Susurluk döneminin meşhur ifade “fasa fiso” idi. Bu dönemin sembolü de “tırı vırı” olabilir. İçinde silah yakalanan tır haberleri sonrasında hiçbir şey olmamış gibi davranan bir ülke gerçeği var karşımızda.
Kurumlar arasında bir gerilim yaşanmasa, duyma imkanı bulamayacağımız bu girişimleri salt yıpratma kampanyası olarak tanımlayıp geçmek Türkiye’nin çok başını ağrıtacaktır. Cenevre’de yeni bir çözüm arayışının arifesinde, “Türkmenlere yardım” gerekçesinin arkasına sığınmak içerde anlaşılır bulunsa da dış politikada yeni rahatsızlıklara zemin oluşturacaktır.” Herkes işine baksın” dediğinizde gazetecilerin de kendi işine bakıp konuyu manşete taşıması kaçınılmaz hale gelir.
Bir son dakika eklemesi yaşanmazsa, Başbakan’ın Asya ziyaretinde uçağına binme lütfu sunulan yayın organları tahmin edeceğimizin ötesinde sınırlı tutulmuş. Eskiden askerlerin akredite etmediği yayın kuruluşlarını sayardık. Şimdi tam tersine akredite edilenleri saymak daha kolay. Her dönemde dışlanan Kürt ve sol medya zaten yok. Tahmin edeceğimiz gibi cemaate yakın yayın organlarının temsilcileri de yok. Dahası merkez medya diye bilinen kuruluşların temsilcileri de yok. Peki kim var ?
En zor günlerinde Başbakan’ın yanında duran ve ne pahasına olursa olsun hükümeti savunan yayın organları dışında kimse davet edilmemiş.
Kamuoyu oluşturma konusunda gelip dayanılan nokta aslında tam bir çıkmazdır, çaresizlik halidir, kendini yalnızlaştırmadır.
Ne Genelkurmay Başkanlığı’nı ziyaret eden Anayasa Mahkeme üyelerinin pozisyonu, “iade-i ziyaret” kapsamında izah edilebilir, ne de HSYK ve Danıştay ile yaşanan polemik sıradan bir ihtilaf olarak görülebilir. Hükümet temsilcilerinin başta “Yargıtay” ve “kumpas” açıklamaları olmak üzere söyledikleri sözlerin altında kalma ihtimali yüksek gözüküyor. Nitekim Arınç’ın bakanları, danışmanları, parti yöneticilerini uyaran sözleri bu sıkışmışlığı göstermektedir.
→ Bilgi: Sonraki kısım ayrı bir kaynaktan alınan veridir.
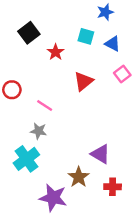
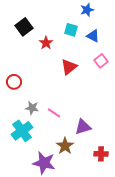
red circle: (12, 90) -> (14, 82), moved
pink line: (45, 106) -> (54, 113), moved
purple triangle: (100, 154) -> (83, 127), turned -48
red cross: (113, 187) -> (101, 154), moved

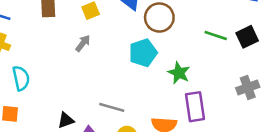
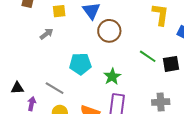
cyan pentagon: (143, 53) -> (80, 64), moved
Görünen o ki, Başbakan’ın doğrudan seçmeni motive etmekten başka yapabileceği hiçbir yol kalmamıştır. Bu krizi yönetmeye ne vizyonları ne becerileri yetmeyen siyasal kadrolarla işin içinden çıkmak kolay olmayacaktır.
Silivri kapısında çocuklarını ziyaret eden bakanlar, yada hükümetin kolayca görevinden aldığı bürokratlar artık yeni Türkiye’nin bir gerçeğidir.
Bu gerçeğin Kürt sorununa yansımaları, başlı başına tartışmaya değer bir konudur. Bir yanda, Kürtlerle de çatışmayı göze alamayacak durumda olan bir hükümet var. Diğer yanda, muhtemelen hükümeti Kürt sorununda gerilim çıkararak sıkıştırmak isteyecek aktörler var.
Belki, Kürt sorununda çözüm iradesinin gelişmesi ile Türkiye demokratikleşmesinin birbirini kolayca besleyeceği özel dönemlerden birisinden geçiyoruz.
İktidar içi kavgada saf tutarak geleceğin iktidar ortaklığında pozisyon kapmak, bu dönemde muhaliflerin yapabileceği en vahim hata olacaktır. Pasif izlemenin ötesinde gündeme müdahil olabilecek bir radikal söylem inşa etmenin, kamuoyunda karşılığının en yüksek düzeyde bulunabileceği bir psikolojik ortam içerisindeyiz.
Sadece sembolik kazanımlar değil kalıcı yapısal dönüşüm için de büyük bir fırsat söz konusu. Bu imkanı pratiğe geçirmek, muhalif siyaset için rüştünü ispatlama olanağı sunabilir.
Yoksa sahiden “tırı vırı” ile vakti öldüren bir Türkiye’ye mahkum olmaya devam edeceğiz.